* **What is expected**: Within the records below, filter for lines carrying the word "tumor" and copy them.

* **Dataset extract**:

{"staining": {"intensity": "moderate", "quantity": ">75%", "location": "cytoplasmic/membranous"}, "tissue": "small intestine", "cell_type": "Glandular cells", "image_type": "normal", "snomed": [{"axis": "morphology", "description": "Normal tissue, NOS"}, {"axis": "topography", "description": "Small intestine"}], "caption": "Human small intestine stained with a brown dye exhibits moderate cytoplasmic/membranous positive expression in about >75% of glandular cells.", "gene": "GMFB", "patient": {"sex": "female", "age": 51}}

==

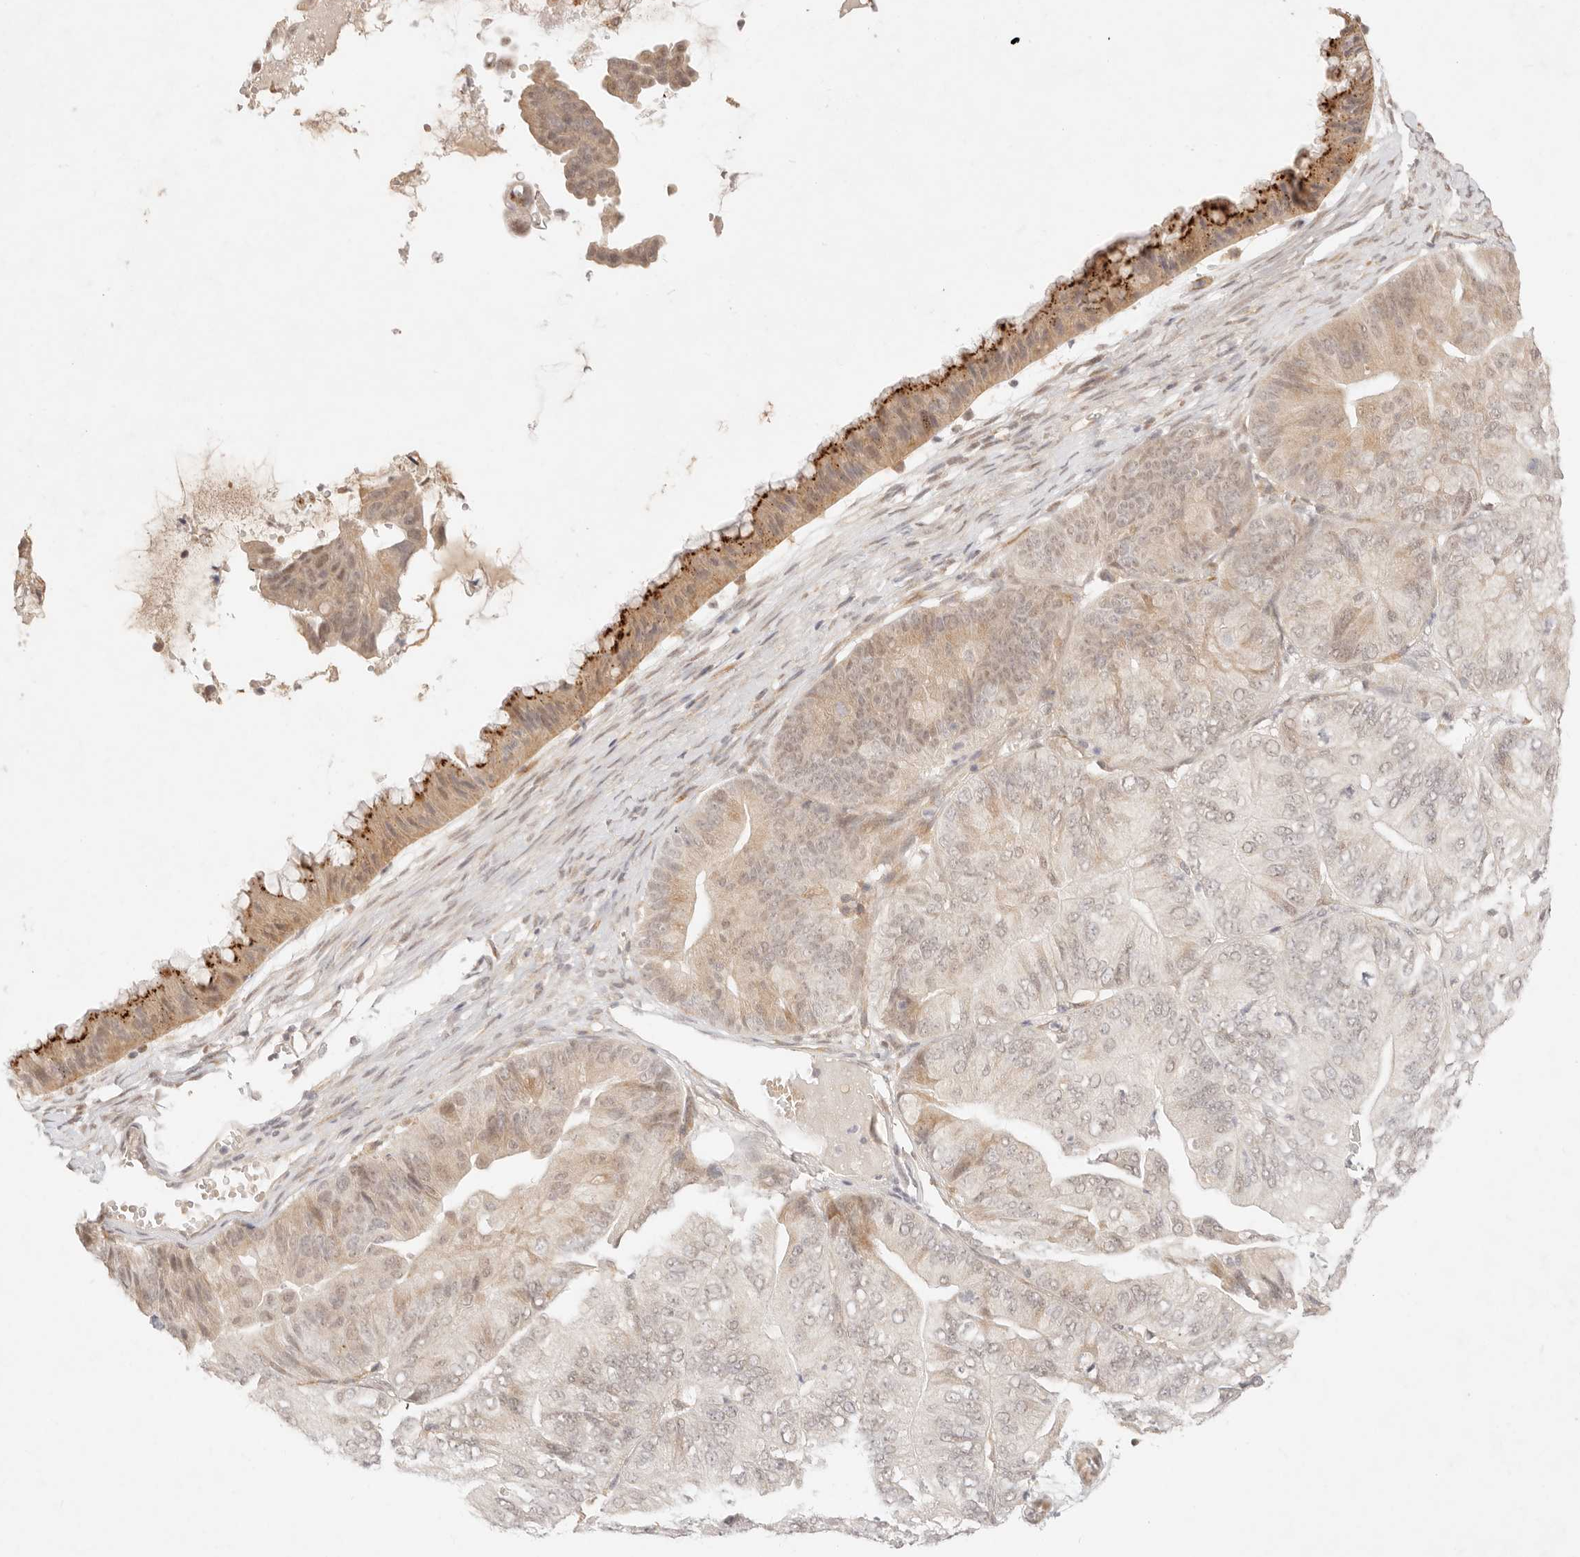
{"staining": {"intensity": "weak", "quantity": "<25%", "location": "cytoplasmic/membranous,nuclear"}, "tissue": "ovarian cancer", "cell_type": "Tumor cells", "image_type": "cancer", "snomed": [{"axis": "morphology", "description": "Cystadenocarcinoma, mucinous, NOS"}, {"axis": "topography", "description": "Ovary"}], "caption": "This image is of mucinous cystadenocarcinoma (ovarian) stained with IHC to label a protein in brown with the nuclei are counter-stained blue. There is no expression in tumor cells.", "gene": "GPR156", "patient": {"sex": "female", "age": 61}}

---

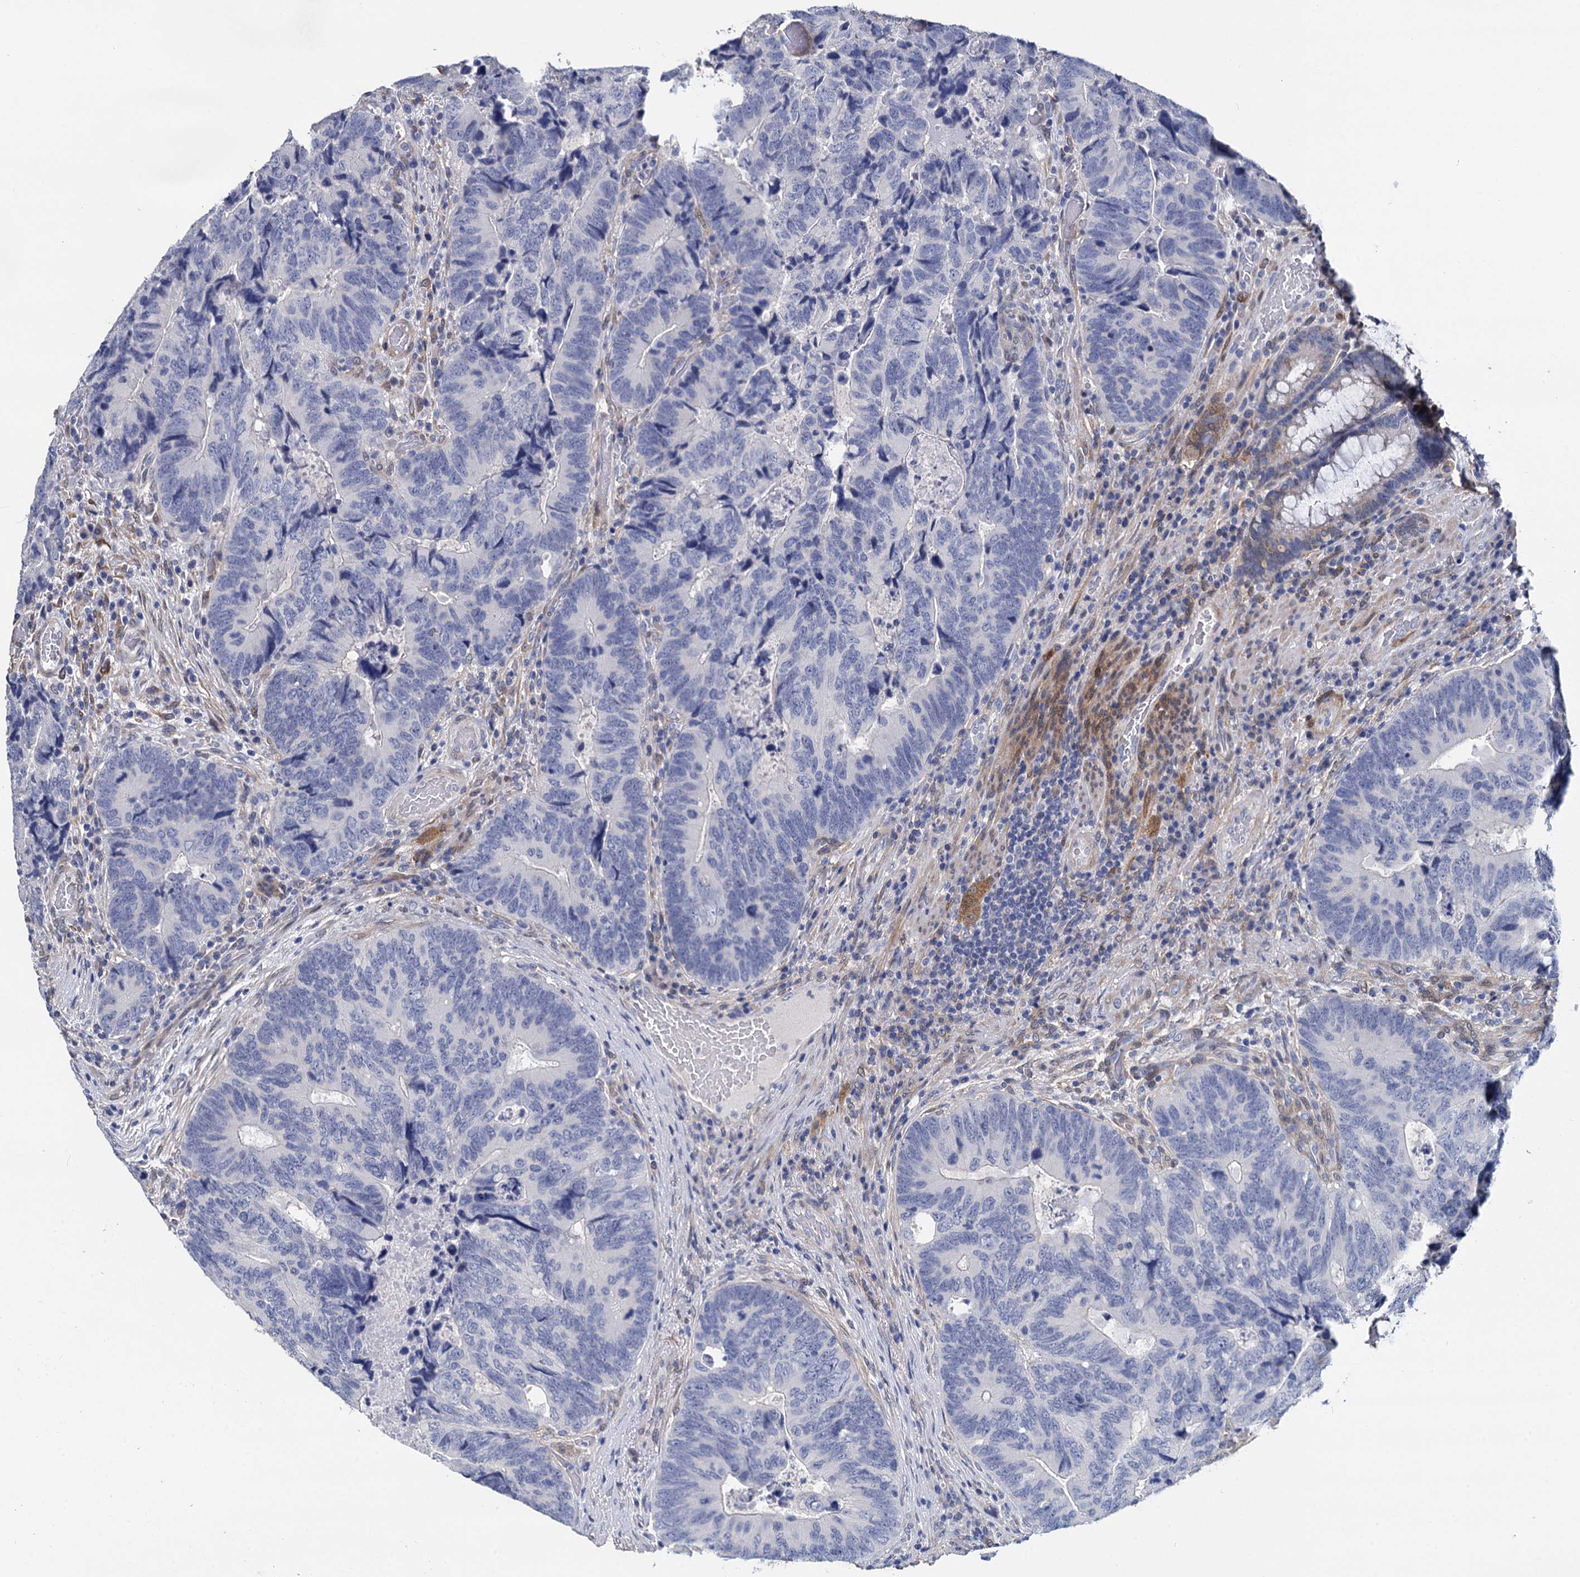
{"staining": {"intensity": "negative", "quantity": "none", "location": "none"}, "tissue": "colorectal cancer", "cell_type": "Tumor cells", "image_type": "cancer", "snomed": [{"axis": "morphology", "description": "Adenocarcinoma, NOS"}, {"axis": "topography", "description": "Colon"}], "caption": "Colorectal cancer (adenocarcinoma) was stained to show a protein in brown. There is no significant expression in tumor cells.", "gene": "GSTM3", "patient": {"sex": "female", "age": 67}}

* **Result of this task**:
{"staining": {"intensity": "weak", "quantity": "<25%", "location": "cytoplasmic/membranous,nuclear"}, "tissue": "ovarian cancer", "cell_type": "Tumor cells", "image_type": "cancer", "snomed": [{"axis": "morphology", "description": "Cystadenocarcinoma, mucinous, NOS"}, {"axis": "topography", "description": "Ovary"}], "caption": "This image is of mucinous cystadenocarcinoma (ovarian) stained with IHC to label a protein in brown with the nuclei are counter-stained blue. There is no expression in tumor cells.", "gene": "GPR156", "patient": {"sex": "female", "age": 61}}
{"staining": {"intensity": "negative", "quantity": "none", "location": "none"}, "tissue": "colorectal cancer", "cell_type": "Tumor cells", "image_type": "cancer", "snomed": [{"axis": "morphology", "description": "Adenocarcinoma, NOS"}, {"axis": "topography", "description": "Colon"}], "caption": "Colorectal cancer (adenocarcinoma) was stained to show a protein in brown. There is no significant expression in tumor cells.", "gene": "GSTM3", "patient": {"sex": "female", "age": 67}}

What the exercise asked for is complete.